# ML Platforms: How to
##
### The MLOps Lead's Guide to Designing & Operationalizing Machine Learning Platforms
**Preamble: From Bespoke Solutions to Scalable Ecosystems**
The era of siloed, manually-managed machine learning projects is rapidly giving way to the necessity of robust, scalable, and maintainable **Machine Learning Platforms**. As organizations like Zillow, Shopify, Uber, LinkedIn, Monzo, Coveo, Zomato, GreenSteam, and innovative ventures like Didact AI demonstrate, the ability to efficiently develop, deploy, and operate ML models is a significant competitive differentiator. This guide synthesizes their journeys, combined with MLOps best practices (as outlined by Google Cloud and AWS), to provide a thinking framework for Lead MLOps Engineers tasked with building or evolving such platforms. Our focus is on actionable insights, architectural patterns, critical trade-offs, and the "why" behind the "what."
---
**Chapter 1: The Imperative for an ML Platform - Motivations & Core Principles**
1. **The "Why": Addressing Pervasive Challenges**
* **Fragmentation & Inefficiency:** DS/MLEs using disparate tools, leading to knowledge silos, difficult collaboration, and duplicated effort.
* **The Prototype-to-Production Chasm:** Significant friction and engineering effort to move models from research/notebooks to reliable production services. This includes code rewriting, dependency management, and infrastructure concerns.
* **Scalability Bottlenecks:** Training on desktop-sized data, inability to handle production load, manual scaling processes.
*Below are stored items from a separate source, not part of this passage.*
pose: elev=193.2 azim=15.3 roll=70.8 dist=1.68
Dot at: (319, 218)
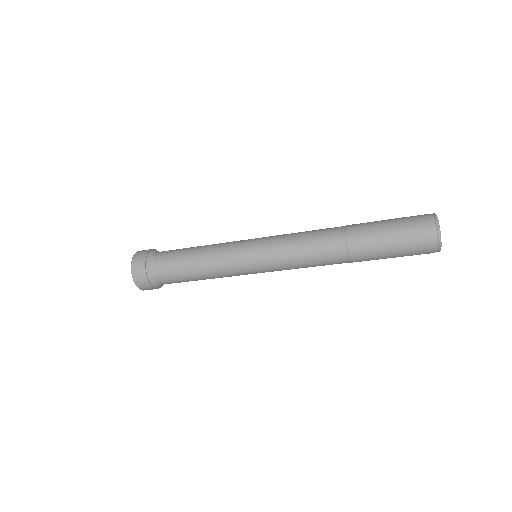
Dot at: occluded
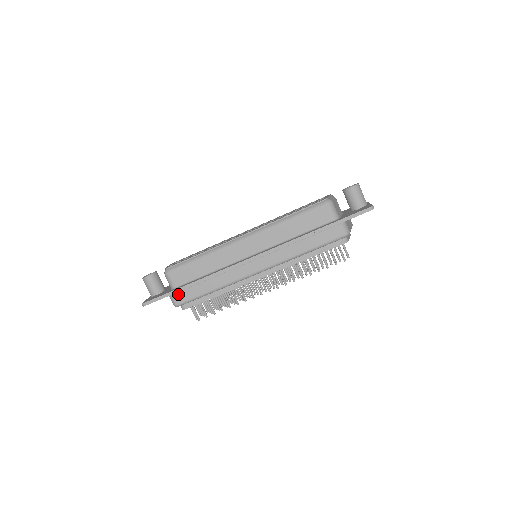
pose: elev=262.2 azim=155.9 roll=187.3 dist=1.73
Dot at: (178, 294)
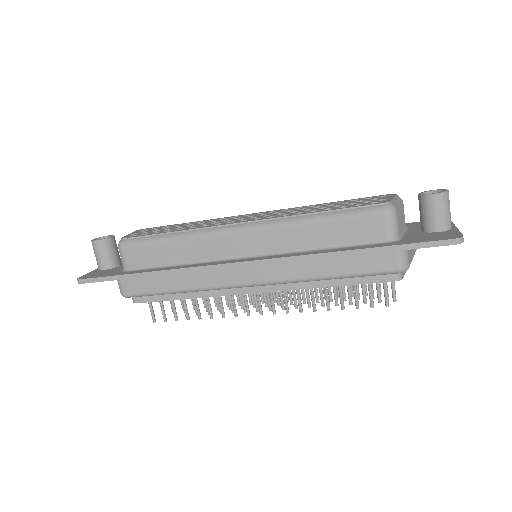
Dot at: (128, 281)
* **Lack of Standardization & Reproducibility:** Inconsistent data pipelines, "it works on my machine" issues, difficulty tracking experiments and model versions.
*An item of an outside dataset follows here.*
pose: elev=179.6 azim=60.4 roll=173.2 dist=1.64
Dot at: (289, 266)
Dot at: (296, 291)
* **Operational Blindness:** Poor monitoring of models in production, leading to silent failures or performance degradation (Google MLOps).
* **Slow Iteration Cycles:** Manual handoffs and lack of automation significantly slow down the ability to update models or deploy new ones (All).
* **"Hidden Technical Debt in ML Systems":** The complexity surrounding ML code (data dependencies, configuration, monitoring, etc.) often outweighs the ML code itself.
2. **Core Principles for ML Platform Design**
* **Data is King:** Accessible, clean, standardized data provides the biggest marginal gain. Platform must facilitate robust data management and feature engineering.
* **Empower Data Scientists & MLEs (Autonomy):** Enable end-to-end workflows, from experimentation to deployment, minimizing handoffs.
* **Flexibility:** Accommodate diverse ML frameworks, libraries, and problem types. Avoid overly prescriptive tooling where possible.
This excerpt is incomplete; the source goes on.